AI Is Not the Problem. Misunderstanding It Is
Read Time: 4 Minutes
Summary
Artificial intelligence is being misunderstood at every level. From how we define it, to how we fear it, to how we govern it. This article explores why most organisations are focusing on the wrong risks, how AI is reshaping roles in UX and product teams, and why responsibility rather than intelligence is the real challenge. It brings together insights from my AI video series and leading UX research to provide a practical lens on how to think about AI today.
AI Is Not the Problem. Misunderstanding It Is
Artificial intelligence is no longer emerging. It is embedded.
It is in design tools, research workflows, content systems, and decision-making processes. But as adoption increases, clarity has not kept pace.
What we are seeing instead is a widening gap between what AI is, how it is used, and how it is understood.
This gap is now the real risk.
Part 1: Not All AI Is the Same
One of the most consistent patterns across organisations is the collapse of categories.
The same term is used to describe automation, assisted intelligence, and speculative future systems. This creates a distorted mental model.
Automation removes effort. It executes predefined tasks.
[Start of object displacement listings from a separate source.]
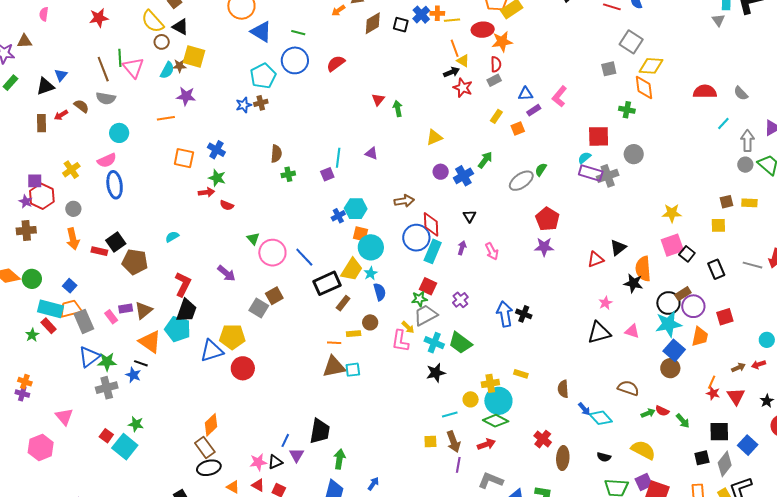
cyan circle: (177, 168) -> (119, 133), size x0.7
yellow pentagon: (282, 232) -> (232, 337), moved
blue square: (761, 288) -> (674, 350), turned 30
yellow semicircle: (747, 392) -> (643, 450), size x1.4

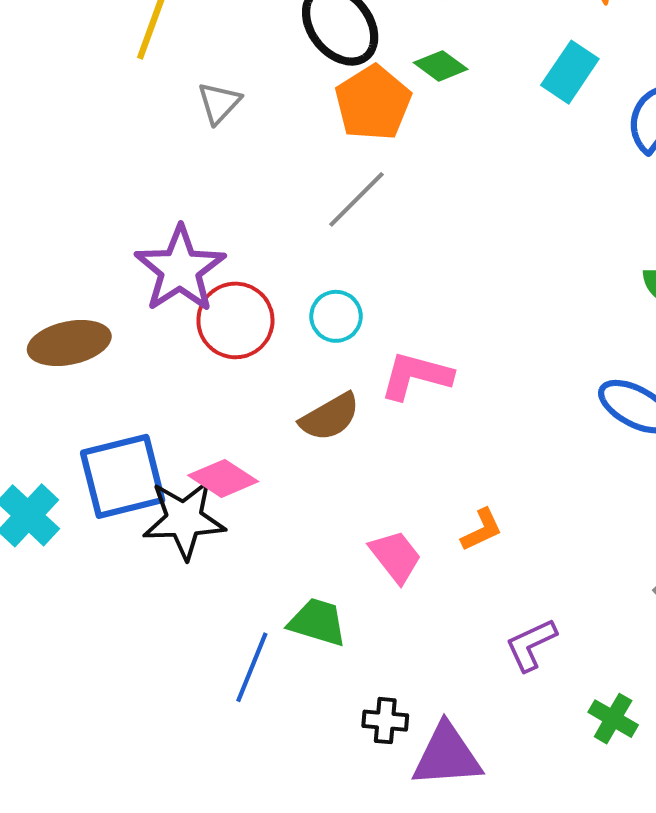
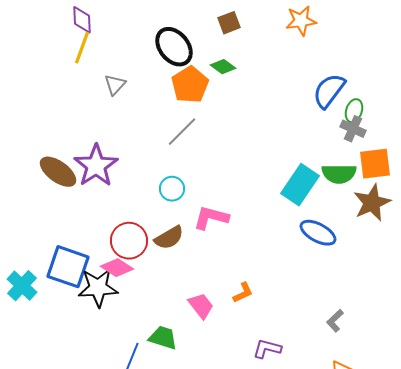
cyan rectangle: (570, 72) -> (300, 185), moved, size x1.4
red circle: (235, 320) -> (129, 241), moved
brown ellipse: (69, 343) -> (58, 172), moved, turned 48
blue square: (123, 476) -> (68, 267), turned 33
purple L-shape: (531, 645) -> (267, 349), turned 40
Assisted intelligence expands thinking. It generates options, drafts, and suggestions that require human judgment.
What many refer to as artificial intelligence implies something else entirely. It implies understanding and autonomy.
Most systems in use today do not operate at that level.
This distinction matters because it shapes expectations. When expectations are wrong, decisions are wrong.
This is something we already understand in UX. People rely on mental models to navigate systems. When those models are misaligned, friction increases and outcomes degrade.
AI introduces a new layer of that misalignment.
Part 2: Fear Is Aimed at the Wrong Layer
Much of the public conversation about AI is focused on long-term risks.
Loss of control. Super intelligence. Existential threat.
These conversations are valid, but they are not aligned with how most systems are being used today.
The tools embedded in design and product workflows are not autonomous decision makers. They are probabilistic systems that generate outputs based on patterns.
Yet they produce outputs that appear fluent, structured, and confident.
This creates a critical problem.
Fluency is interpreted as understanding.
This is where fear becomes misdirected. While attention is focused on distant risks, immediate risks are ignored.
Recent UX research reinforces this shift. AI is increasingly positioned not as a replacement, but as a creative teammate that supports ideation, exploration, and iteration. At the same time, this introduces a new dependency. Designers must now evaluate not only their own work, but the outputs generated by AI systems.
The risk is no longer whether AI can create.
It is whether humans can critically assess what it produces.
AI as a Teammate, Not a Replacement
One of the most useful ways to think about AI is as a collaborator rather than a replacement.
AI can support ideation. It can surface patterns. It can accelerate early-stage thinking.
But it does not replace expertise.
In UX, this is becoming increasingly clear. Roles are evolving, not disappearing. Designers are spending less time on execution and more time on framing, evaluation, and decision-making.
This aligns with a broader shift in service design. As AI agents become more capable, services are becoming more dynamic and adaptive. This increases complexity behind the scenes while attempting to simplify the experience for users.
The result is a redistribution of complexity.
Users see less of it. Teams must manage more of it.
The Real Risk: Misalignment Plus Scale
The most immediate risk is not intelligence. AI Is Not the Problem.
It is misalignment combined with scale.
A small misunderstanding, when applied across systems, becomes a large problem.
When organisations misunderstand what AI is, they misapply it.
When they misapply it, they misplace responsibility.
And when responsibility is unclear, failure becomes systemic.
Watch the Full AI Series
This article builds on a four-part video series exploring these ideas in depth.
Part 1 clarifies what AI actually is
Part 2 examines why fear is misdirected
Part 3 explores governance and leadership failure
Part 4 focuses on responsibility and ethics
Final Thought
AI is not the problem.
Misunderstanding it is.
The organisations that succeed will not be the ones that adopt AI the fastest.
They will be the ones who understand where responsibility still belongs and design their systems accordingly.